- Analysed the data criticality and locality, i.e. cache lines that read versus the cache lines that are only written and exploited the disparity between the read and the write criticality using the proposed Read Write Partitioning, to divide the LLC into two logical partitions for dirty and clean lines. - Implemented the Read Write Partitioning to predict the best partition sizes to increase the likelihood of the future read hits in Simple-Scalar 3.0 and analysed the results of benchmarks of the SPEC CPU2000 suite. - Attained performance improvement in terms of Miss rate reduction by 10% and memory traffic reduction by 20 %. - Compared RWP with the prior state of the art cache management policies and found that RWP outperforms all of them, apart from few outliers.
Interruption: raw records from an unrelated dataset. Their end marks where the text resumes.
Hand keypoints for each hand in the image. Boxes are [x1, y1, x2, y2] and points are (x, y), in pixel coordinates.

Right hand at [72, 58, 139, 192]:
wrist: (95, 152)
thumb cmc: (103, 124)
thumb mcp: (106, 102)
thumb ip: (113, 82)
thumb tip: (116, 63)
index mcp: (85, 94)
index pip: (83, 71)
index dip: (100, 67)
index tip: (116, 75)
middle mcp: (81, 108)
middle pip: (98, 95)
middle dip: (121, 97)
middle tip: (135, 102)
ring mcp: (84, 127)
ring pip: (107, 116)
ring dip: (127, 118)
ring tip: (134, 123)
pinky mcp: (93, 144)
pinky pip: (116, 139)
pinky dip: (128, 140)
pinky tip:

The analysis of the outliers was also performed.
Running the RWP The project was executed on the Simple-scaler using the SPEC2000 integer and floating point benchmarks. To execute following files were edited/hacked: cache.c and cache.h :- As mentioned in the Appendix of the report the changes are made to accommodate the read-write partitioning. We have added an additional switch to run the read-write partitioning (RWP), w analogous to l for LRU. The command that were used for the running the read-write partitioning is:
./RUN$1 ../../simplesim-3.0/sim-outorder ../../spec2000binaries/$1*.peak.ev6 -max:inst 50000000 -fastfwd 20000000 -redir:sim $1_sim_output_rwp_32.log -bpred bimod -bpred:bimod 256 -bpred:ras 8 -bpred:btb 64 2 -cache:dl1 dl1:128:32:4:w -cache:dl2 ul2:1024:64:4:w where, w is for read-write partitioning
Running the RWP: To run the RWP with standard Simple-scaler, two files cache.c and cache.h needs to be replaced with our provided version of files and need to be re-compiled with alpha version. Then the use of the above command will execute the RWP for the selected benchmark ($1).
The data that was collected for the report and analysis is placed in a single spread-sheet named “RWP.xls” and will be a part of the compressed deliverable.
To get the trace of the memory operation we used simple scaler setup from the github, mentioned in the references for getting the information of load/store operation in the benchmarks.